Aus „zugrunde legen“ wird „maßgeblich heranziehen“

So wie man diese Änderungen als Abschwächungen verstehen
kann, wurde auch eine Formulierung abgeschwächt, die am ersten
Resolutionsentwurf besondere Kritik hervorgerufen hatte, nämlich hinsichtlich
der Frage, was im Sinne des Bundestages als antisemitisch zu gelten hat und was
nicht. Im ursprünglichen Text wurde die Bundesregierung aufgefordert, auf die
Länder und Kommunen, in deren Wirkungsbereich Kultur und Wissenschaft wesentlich liegen,
„einzuwirken“, die Arbeitsdefinition der IHRA (International Holocaust
Remembrance Alliance) bei der in der Resolution geforderten neuen Förderpolitik
„zugrunde zu legen“. Nun steht dort, man solle die IHRA-Definition „als
maßgeblich heranziehen“. Die IHRA-Definition ist eine enge, Kritik an Israel
kann nach ihren Maßgaben sehr schnell als antisemitisch gelten. Es existieren
weitere Antisemitismusdefinitionen, etwa die in der Jerusalem Declaration
festgehaltene. Soll die IHRA-Definition nun nurmehr als „maßgeblich“ betrachtet
werden, bedeutet dies: Der Bundestag akzeptiert, dass es weitere Definitionen
gibt, hält die der IHRA aber für die wichtigste.

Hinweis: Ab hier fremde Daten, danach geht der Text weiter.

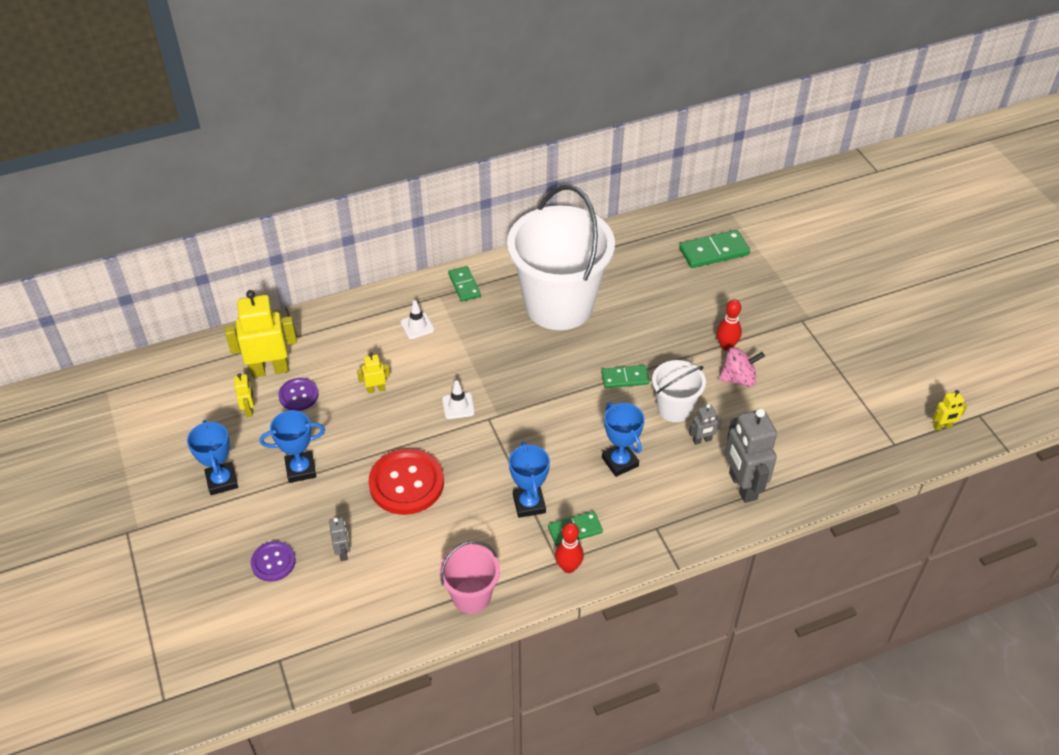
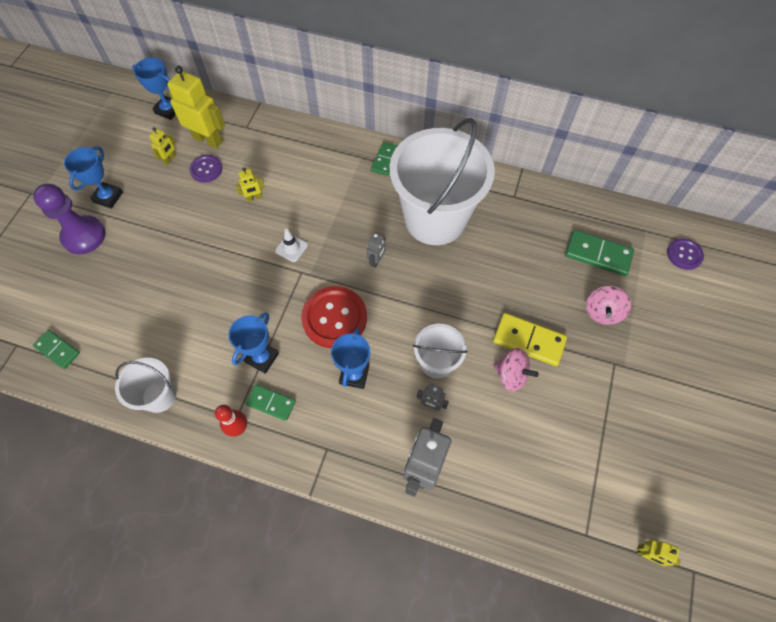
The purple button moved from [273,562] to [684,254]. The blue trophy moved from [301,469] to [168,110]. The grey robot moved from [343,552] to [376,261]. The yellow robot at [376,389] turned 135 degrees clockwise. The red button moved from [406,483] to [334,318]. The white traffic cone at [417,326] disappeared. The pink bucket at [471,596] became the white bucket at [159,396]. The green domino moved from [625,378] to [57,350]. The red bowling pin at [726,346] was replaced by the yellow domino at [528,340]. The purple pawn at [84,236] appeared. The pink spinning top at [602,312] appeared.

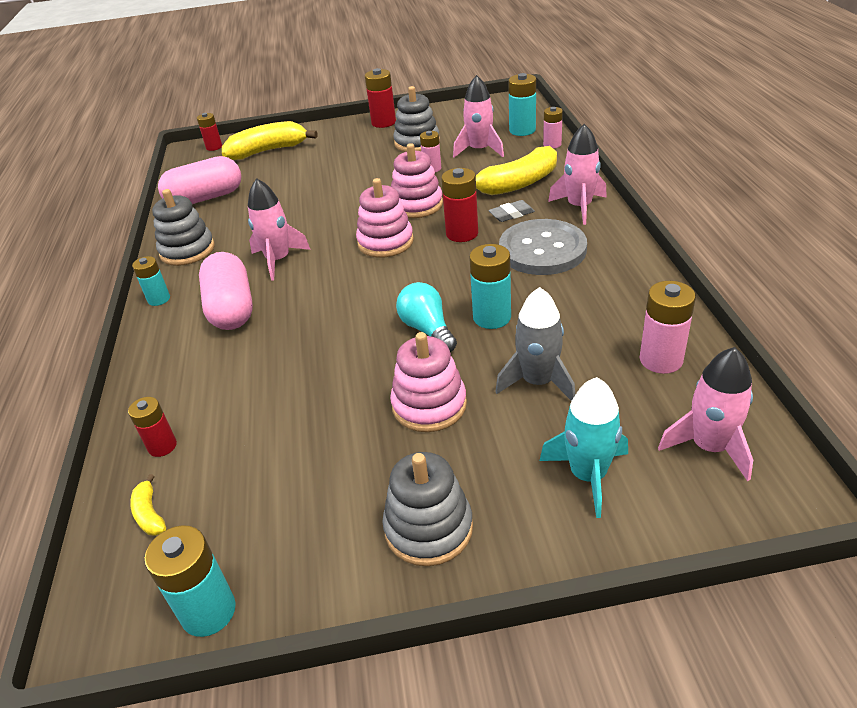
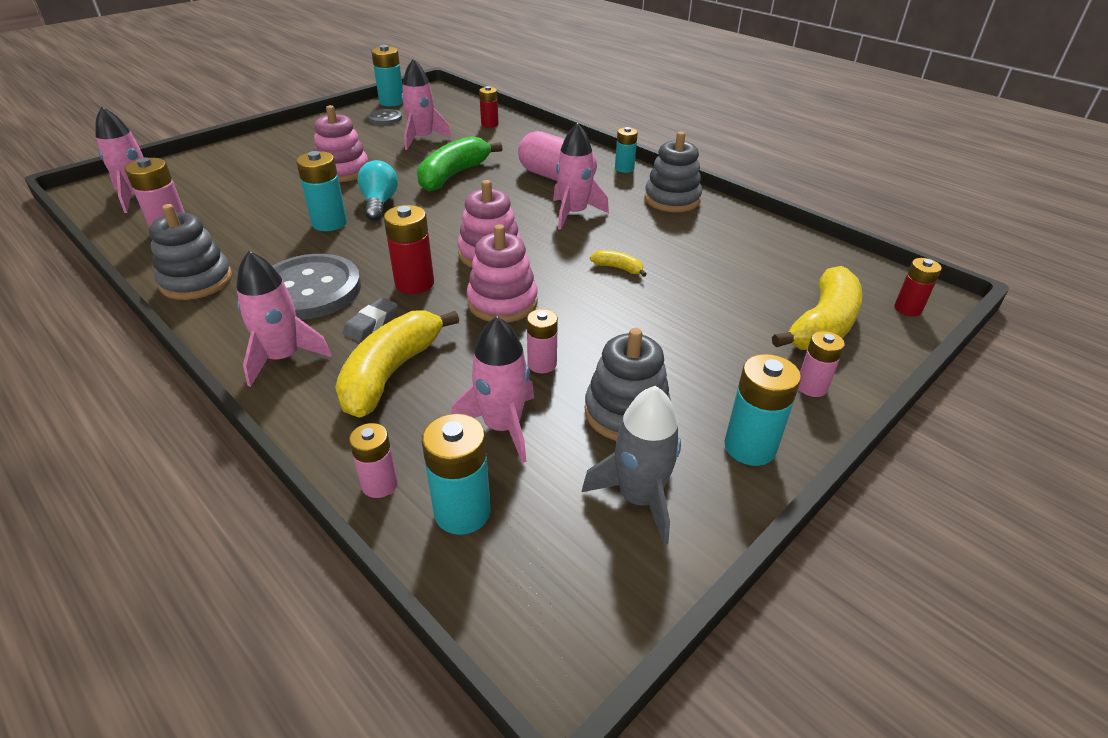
The yellow banana moved from [150,514] to [618,268]. The pink capsule at [205,198] disappeared. The red battery at [383,122] became the turquoise battery at [749,447]. The grey stacking toy moved from [428,528] to [196,281]. The turquoise light bulb at [427,329] turned 120 degrees counterclockwise. The grey rocket moved from [537,382] to [639,498]. The turquoise rocket at [588,475] disappeared. The grey button at [385,118] appeared. The pink rocket at [422,139] appeared. The green banana at [453,175] appeared. The pink battery at [811,387] appeared.

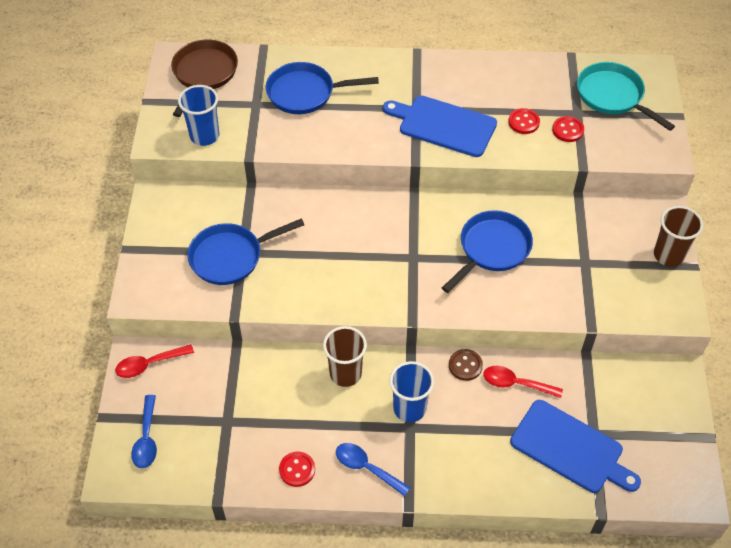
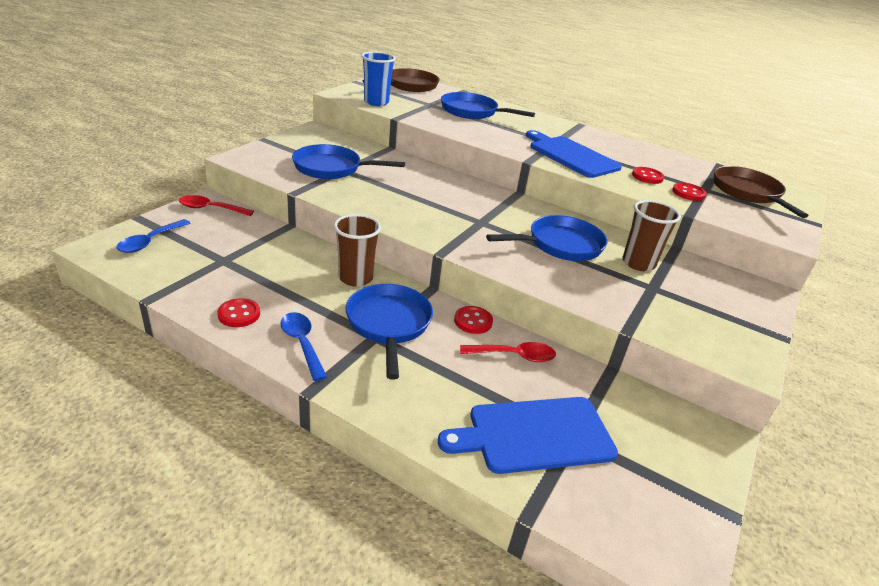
The blue cup at [409,408] was replaced by the blue pan at [389,324]. The brown button at [465,365] became the red button at [473,321]. The red spoon at [515,383] turned 135 degrees clockwise. The blue cutting board at [570,448] turned 105 degrees clockwise. The turquoise pan at [612,96] became the brown pan at [748,193]. The brown cup moved from [668,255] to [638,263].

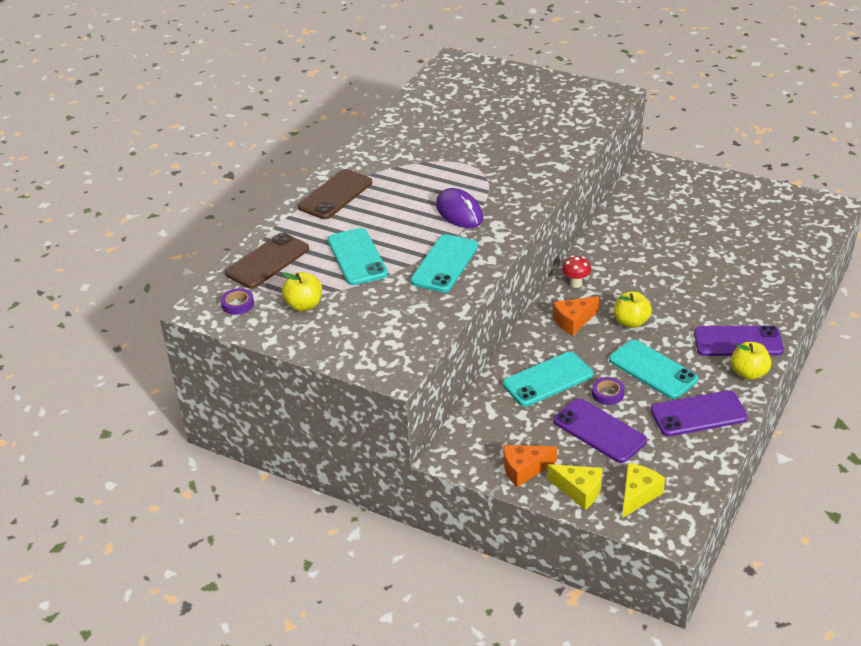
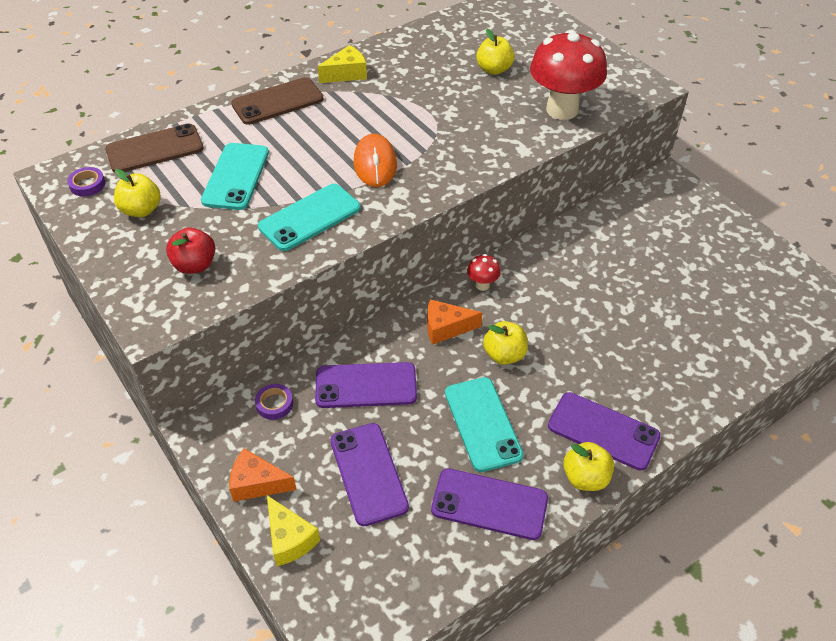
The purple mouse at [459,212] became the orange mouse at [375,164]. The turquoise phone at [547,379] became the purple phone at [366,385]. The purple tape moved from [607,394] to [274,404]. The yellow cheese moved from [638,495] to [346,74]. The red apple at [195,265] appeared. The yellow apple at [494,70] appeared. The red mushroom at [562,110] appeared.

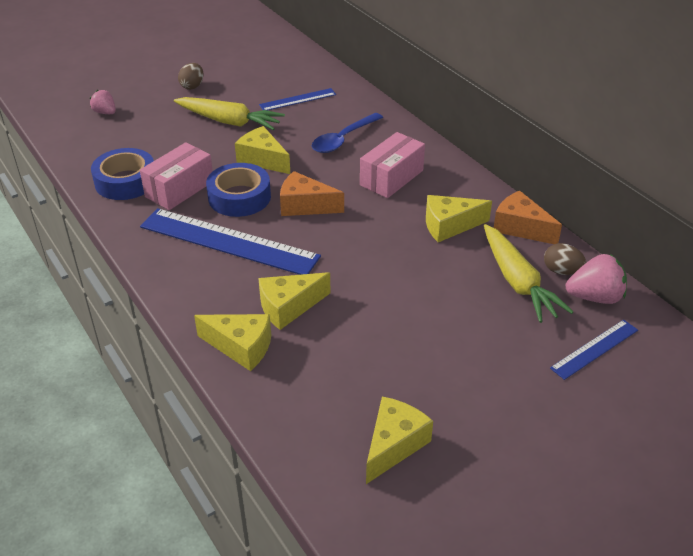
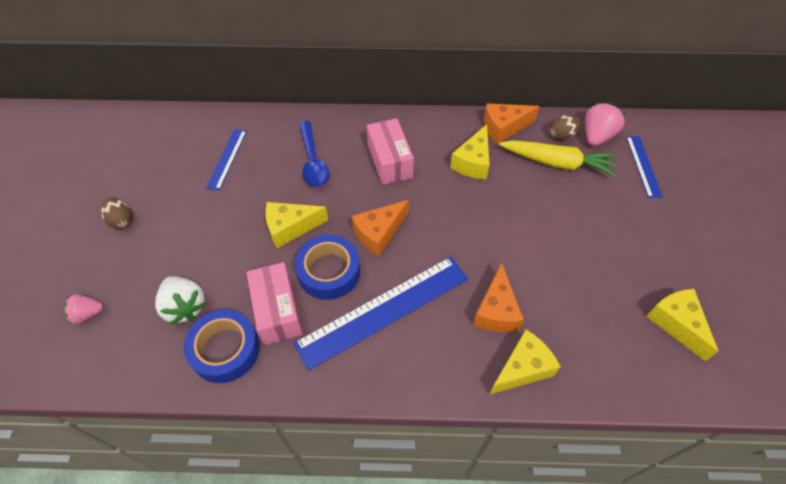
The yellow carrot at [229,121] disappeared. The yellow cheese at [288,307] became the orange cheese at [496,311]. The white strawberry at [185,307] appeared.

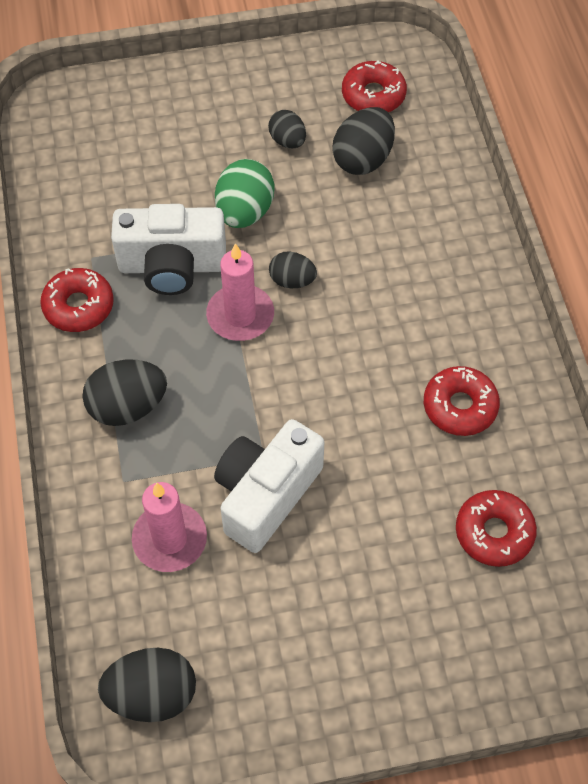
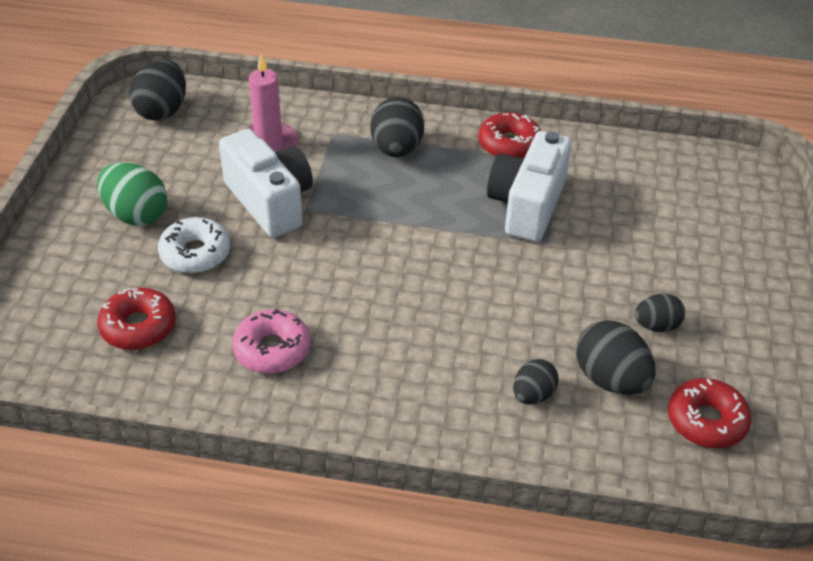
The pink candle at [240,315] disappeared. The green egg moved from [244,212] to [136,214]. The black egg moved from [292,280] to [533,395]. The red donut at [460,406] became the pink donut at [272,349]. The white donut at [195,253] appeared.

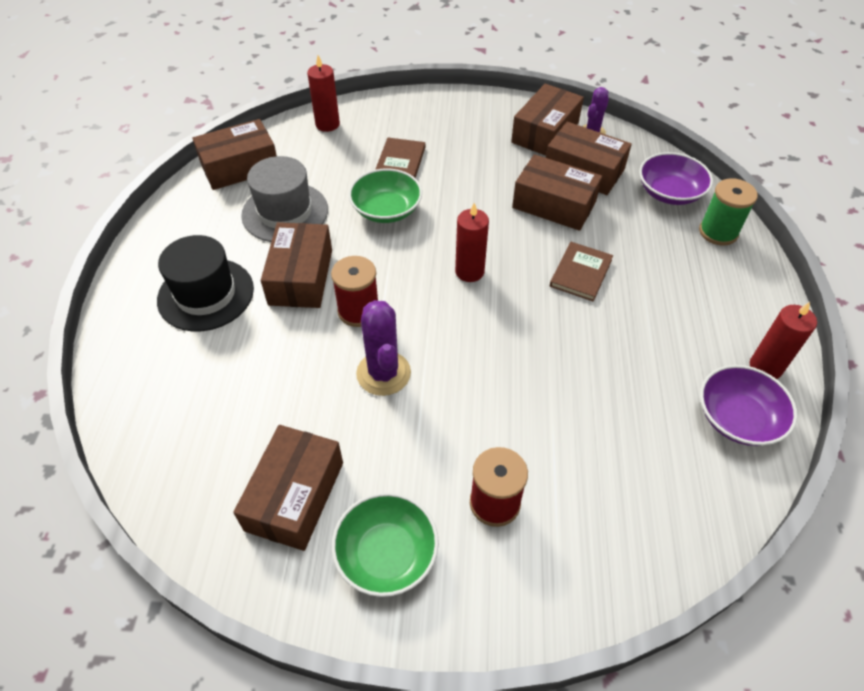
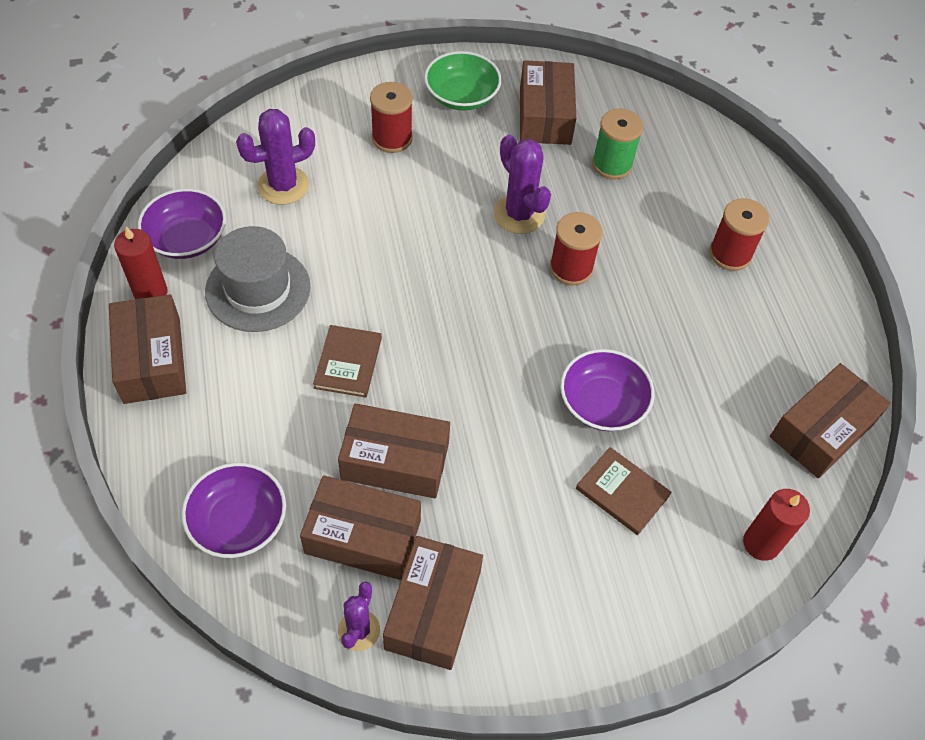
The black hat at [206,294] was replaced by the red spool at [730,254]. The grey hat moved from [285,212] to [258,289]. The brown box moved from [301,277] to [152,360]. The green bowl at [386,210] became the purple bowl at [602,403]. The brown book at [400,161] turned 45 degrees counterclockwise. The red candle at [469,271] disappeared. The green spool moved from [718,232] to [612,164]. The purple cactus at [283,186] appeared.

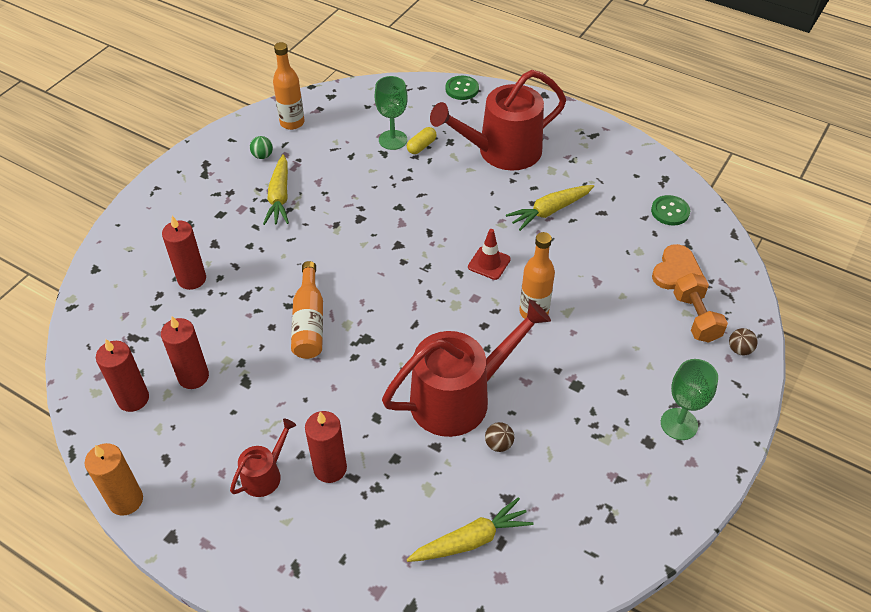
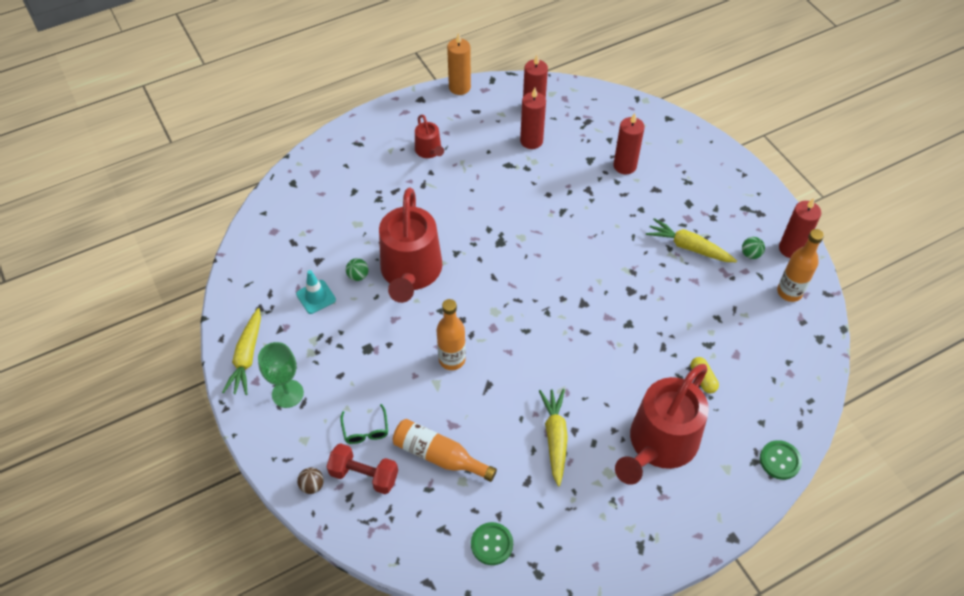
The orange bottle moved from [309,322] to [439,455]. The red candle moved from [330,468] to [791,249]. The green goblet at [393,140] disappeared. The yellow carrot moved from [471,540] to [247,357]. The red watering can at [502,151] turned 150 degrees counterclockwise. The red traffic cone at [489,263] disappeared. The brown ball at [498,444] became the green ball at [358,276]. The orange heart at [676,270] disappeared. The orange dumbbell at [696,318] became the red dumbbell at [364,475]. The turquoise traffic cone at [316,297] appeared. The green glasses at [365,430] appeared.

Diese Veränderung kann man als ein Zugehen auf jene Kritiker
verstehen, die gegen den ersten Entwurf scharfen Einspruch erhoben hatten.
Zuletzt hatte eine kleine, aber prominent besetzte Gruppe von Juristen und
Wissenschaftlerinnen per Gastbeitrag in der FAZ dem Bundestag
„Formulierungsvorschläge“ für eine Resolution gemacht. Die Gruppe – bestehend
aus den Juristen Ralf Michaels und Jerzy Montag, dem ehemaligen
Bundesverfassungsrichter Andreas Paulus, dem Soziologen Armin Nassehi, der
Historikerin Miriam Rürup sowie der Soziologin Paula-Irene Villa – hatte in
ihrem Text 16 Punkte aufgelistet, einer handelte auch von den verschiedenen
Antisemitismusdefinitionen. Sie wandte sich aber gerade dagegen, die in
Deutschland lebenden Juden „auf eine bestimmte Ansicht oder Lebensweise zu
beschränken und sie als homogene, einheitliche Positionen vertretende Gruppe
darzustellen und anzusprechen“. Das war ein höflich formulierter Hinweis
darauf, dass es eben auch Juden gibt, die etwa das aktuelle Vorgehen der
israelischen Regierung verurteilen – und die sich vom Zentralrat der Juden in
Deutschland und dessen Führung weder politisch noch weltanschaulich vertreten
fühlen.

Josef Schuster, Präsident des Zentralrats, hat am Samstag
gegenüber der Katholischen Nachrichten-Agentur (KNA) die Einigung der Fraktionsspitzen auf den Resolutionsentwurf begrüßt: „Wir hören das
Signal – es bleibt ein Moment der vorsichtigen Zuversicht.“ Die „langen, zum
Teil irritierenden und nicht immer nachvollziehbaren Verhandlungen“ hätten aber
ihre Spuren hinterlassen. Die Resolution müsse nach ihrer Verabschiedung „vom
Bund und gerade auch von den Ländern mit Leben gefüllt werden, um eine
nachhaltige Wirkung zu erzielen“, sagte Schuster. „Die Grundlagen für einen
wirksamen Schutz jüdischen Lebens sind nun definiert“. Und: „Die vorgesehenen Maßnahmen müssen aber noch effektiv und
zügig umgesetzt werden.“ Das sehen die Kritiker der Resolution anders. Und weil
dieser Entwurf nur ein fraktionsübergreifender Entschluss ist und kein Gesetz, sind
darin faktisch auch kaum „vorgesehenen Maßnahmen“ enthalten, die „effektiv und
zügig umgesetzt werden“ könnten – der Bund hat bei einer Vielzahl der
Resolutionsforderungen wenig bis nichts zu sagen, sie fallen eben in die Hoheit
der Länder.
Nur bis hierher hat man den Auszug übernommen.